# Problem description
In the records below, begin at the line that has "6: (249, 162, 6.06)" and stop after the line that has "18: (424, 278, 2.94)"; quote those lines verbatim and nothing more.

# Input data
_ _ _ _
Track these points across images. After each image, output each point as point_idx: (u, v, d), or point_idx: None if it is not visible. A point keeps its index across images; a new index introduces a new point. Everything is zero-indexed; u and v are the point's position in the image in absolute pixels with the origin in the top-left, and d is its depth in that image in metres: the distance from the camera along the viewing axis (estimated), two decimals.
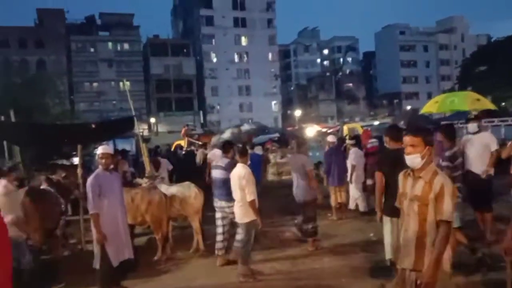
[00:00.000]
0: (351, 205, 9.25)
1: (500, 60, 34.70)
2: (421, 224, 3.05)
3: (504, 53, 35.15)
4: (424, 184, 3.04)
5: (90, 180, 5.29)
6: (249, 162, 6.06)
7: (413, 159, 3.07)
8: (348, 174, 8.96)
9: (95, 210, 5.18)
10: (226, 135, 19.14)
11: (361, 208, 9.06)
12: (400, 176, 3.27)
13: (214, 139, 17.80)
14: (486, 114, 12.54)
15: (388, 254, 5.06)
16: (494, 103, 13.15)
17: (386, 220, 4.91)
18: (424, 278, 2.94)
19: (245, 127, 21.59)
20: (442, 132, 5.75)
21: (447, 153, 5.50)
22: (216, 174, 6.48)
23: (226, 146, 6.67)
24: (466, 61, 45.27)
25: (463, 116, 12.02)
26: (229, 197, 6.04)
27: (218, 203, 6.44)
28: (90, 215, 5.24)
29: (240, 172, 5.76)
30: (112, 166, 5.54)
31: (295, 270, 5.96)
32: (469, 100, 8.88)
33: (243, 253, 5.81)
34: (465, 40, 71.93)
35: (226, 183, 6.10)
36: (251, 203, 5.64)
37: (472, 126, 6.63)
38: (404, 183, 3.21)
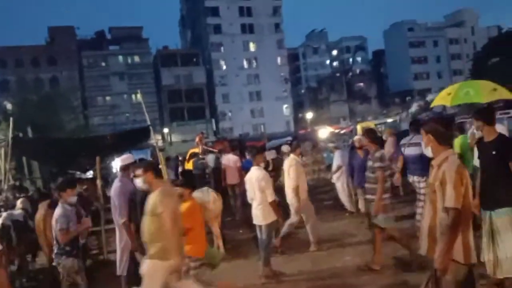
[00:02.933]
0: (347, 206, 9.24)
1: None
2: (433, 211, 3.10)
3: None
4: (434, 172, 3.12)
5: (121, 188, 5.44)
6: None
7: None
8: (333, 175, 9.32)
9: (126, 218, 5.33)
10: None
11: (348, 207, 9.14)
12: None
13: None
14: (504, 105, 12.18)
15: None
16: None
17: None
18: (435, 265, 2.97)
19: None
20: (366, 136, 5.77)
21: (377, 154, 5.52)
22: (410, 151, 6.81)
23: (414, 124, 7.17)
24: (477, 54, 44.62)
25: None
26: (422, 171, 6.29)
27: (410, 178, 6.84)
28: (123, 224, 5.32)
29: (257, 175, 5.80)
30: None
31: (316, 270, 5.96)
32: (485, 91, 8.24)
33: (265, 255, 5.84)
34: (475, 33, 71.06)
35: (420, 158, 6.42)
36: (272, 203, 5.68)
37: (478, 123, 6.23)
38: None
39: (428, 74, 70.55)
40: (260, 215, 5.80)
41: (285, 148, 13.24)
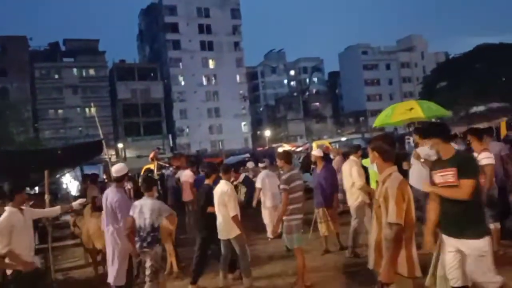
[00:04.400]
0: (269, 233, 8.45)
1: (458, 76, 36.24)
2: (379, 226, 3.19)
3: (461, 69, 36.77)
4: (379, 188, 3.22)
5: (124, 198, 5.54)
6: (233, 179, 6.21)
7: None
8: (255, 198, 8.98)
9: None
10: None
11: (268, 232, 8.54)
12: None
13: None
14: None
15: None
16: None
17: None
18: (380, 278, 3.04)
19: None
20: (279, 157, 5.67)
21: (284, 176, 5.39)
22: None
23: None
24: (427, 78, 46.87)
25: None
26: None
27: None
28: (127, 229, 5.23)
29: (223, 188, 5.80)
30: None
31: (271, 286, 5.97)
32: (400, 111, 7.93)
33: (244, 266, 5.78)
34: (425, 57, 74.88)
35: None
36: (234, 218, 5.64)
37: (415, 137, 6.11)
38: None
39: (380, 95, 73.22)
40: (226, 229, 5.77)
41: (250, 165, 13.34)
_ _ _ _
# Exercise output
6: (249, 162, 6.06)
7: (413, 159, 3.07)
8: (348, 174, 8.96)
9: (95, 210, 5.18)
10: (226, 135, 19.14)
11: (361, 208, 9.06)
12: (400, 176, 3.27)
13: (214, 139, 17.80)
14: (486, 114, 12.54)
15: (388, 254, 5.06)
16: (494, 103, 13.15)
17: (386, 220, 4.91)
18: (424, 278, 2.94)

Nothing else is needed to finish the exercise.